LOA: Leonard’s ear for contemporary American speech, as revealed through his masterly dialogue, is one of his most distinctive traits. How does the dialogue in his Westerns compare to its equivalent in his crime novels?

Rafferty: Well, Westerners are, by reputation, on the laconic side, so the dialogue is a bit less prominent than it would become in Leonard’s contemporary crime novels. It’s terse, honed—dialogue for Gary Cooper or Randolph Scott, rather than for, say, John Travolta or Samuel L. Jackson. Is it good? Yup.

Original movie posters for The Tall T (1957) and Hombre (1967), both based on Leonard works.

LOA: A handful of notable movies, such as The Tall T and 3:10 to Yuma, came out of the novels and stories in this collection. Are people who only know the movies likely to find things in Leonard’s originals that aren’t in the Hollywood versions?

Rafferty: Until late in his career, Leonard was reliably cranky about the movie adaptations of his work. He thought Hollywood “screwed up” his simple stories, added all sorts of extraneous stuff that he’d known well enough to leave out.

LOA: After spending time in Leonard’s Old West, it’s interesting to reconsider the contemporary novels and stories he wrote about the Kentucky lawman Raylan Givens late in his career. Is it possible the Raylan stories were his surreptitious way of revisiting the genre he loved, long after it had fallen out of commercial favor?

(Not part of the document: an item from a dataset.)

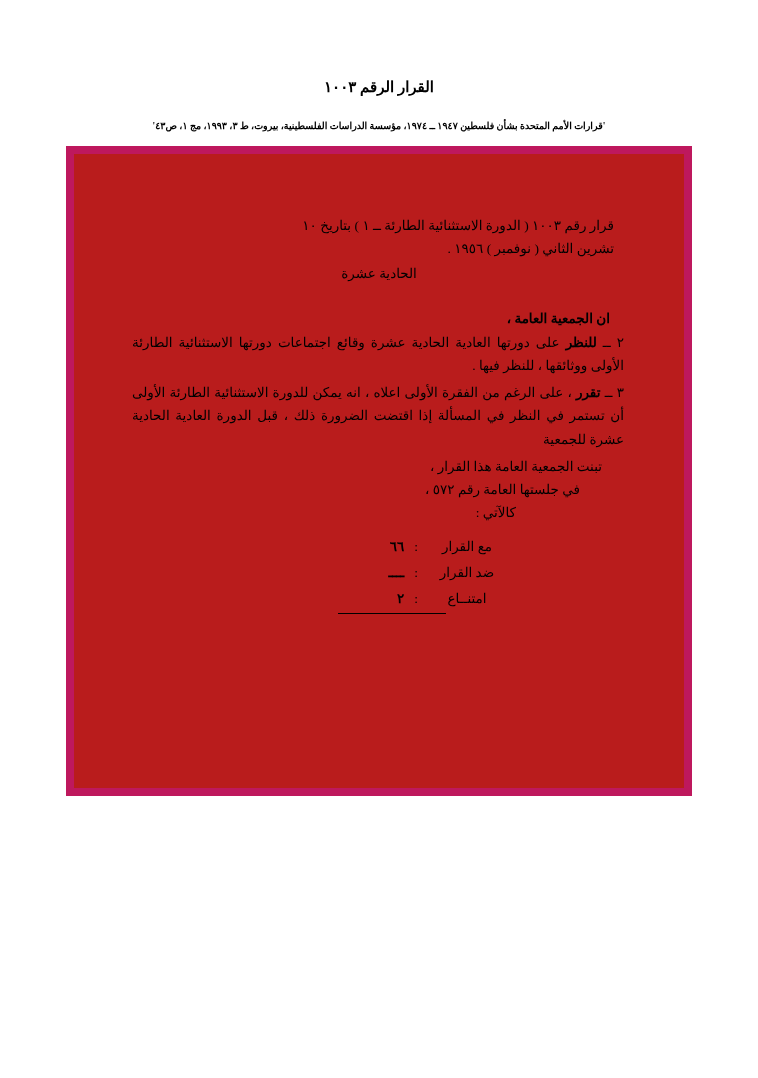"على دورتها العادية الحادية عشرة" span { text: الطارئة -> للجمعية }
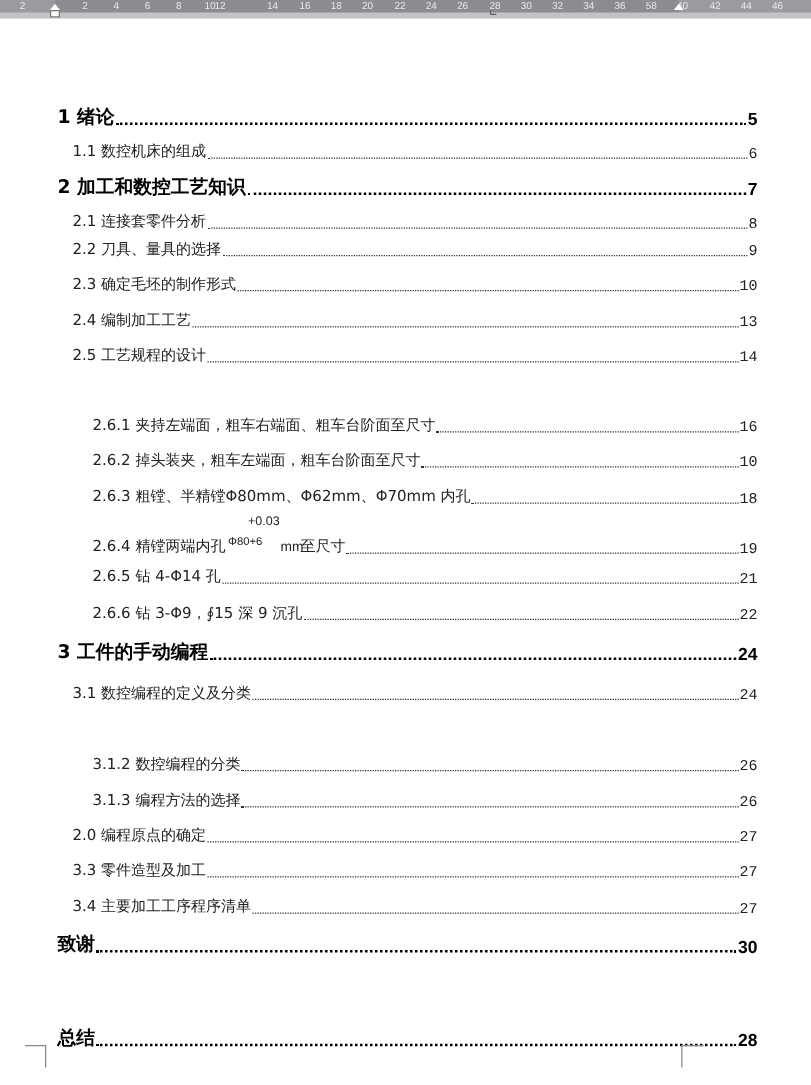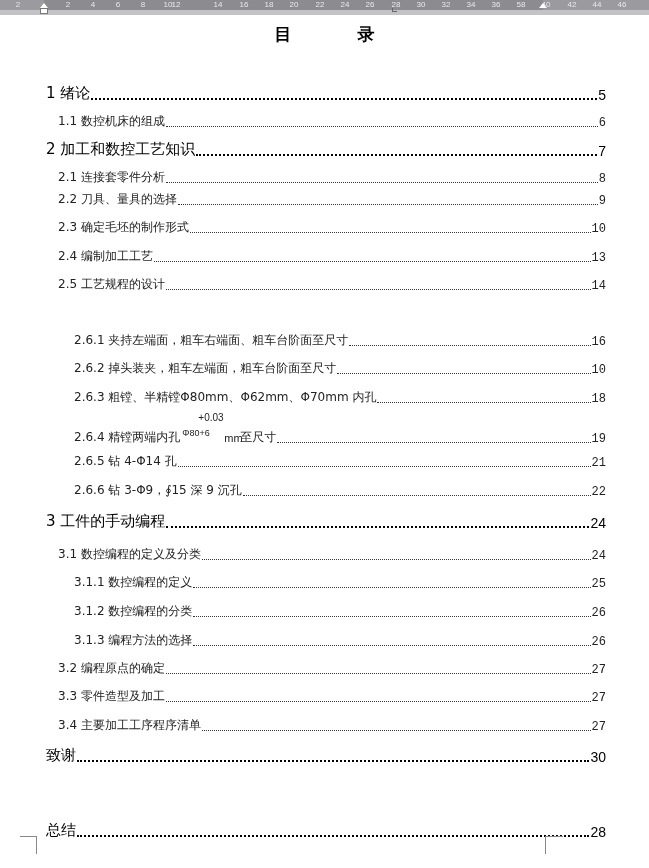"目 录" div.toc-title { html: <div>目 录</div> -> none }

Rafferty: It’s undeniable that the Raylan stories and novels are essentially Westerns in modern(ish) dress. He’s a marshal, like an Old West lawman, and he’s got the requisite man’s-gotta-do-what-a-man’s-gotta-do attitude. Actually, there are quite a few of Leonard’s later novels that play like Westerns: his historical novels Cuba Libre and The Hot Kid certainly fall into that category. (At one point, I seriously considered trying to smuggle one or the other into this volume.)

And he did call one of his urban crime novels City Primeval: High Noon in Detroit, which sort of gives the game away. All his books, Western or not, are about dispensing justice in some form—legally or extra-legally, but it’s invariably a complicated, twisty process. His favorite sort of hero, right from the beginning of his writing career, was a quiet hombre whom the bad guys fatally underestimate. Bob Valdez and the other protagonists of the novels and stories in this book are all ancestors of Marshal Givens. In a sense, Elmore Leonard never really stopped writing Westerns.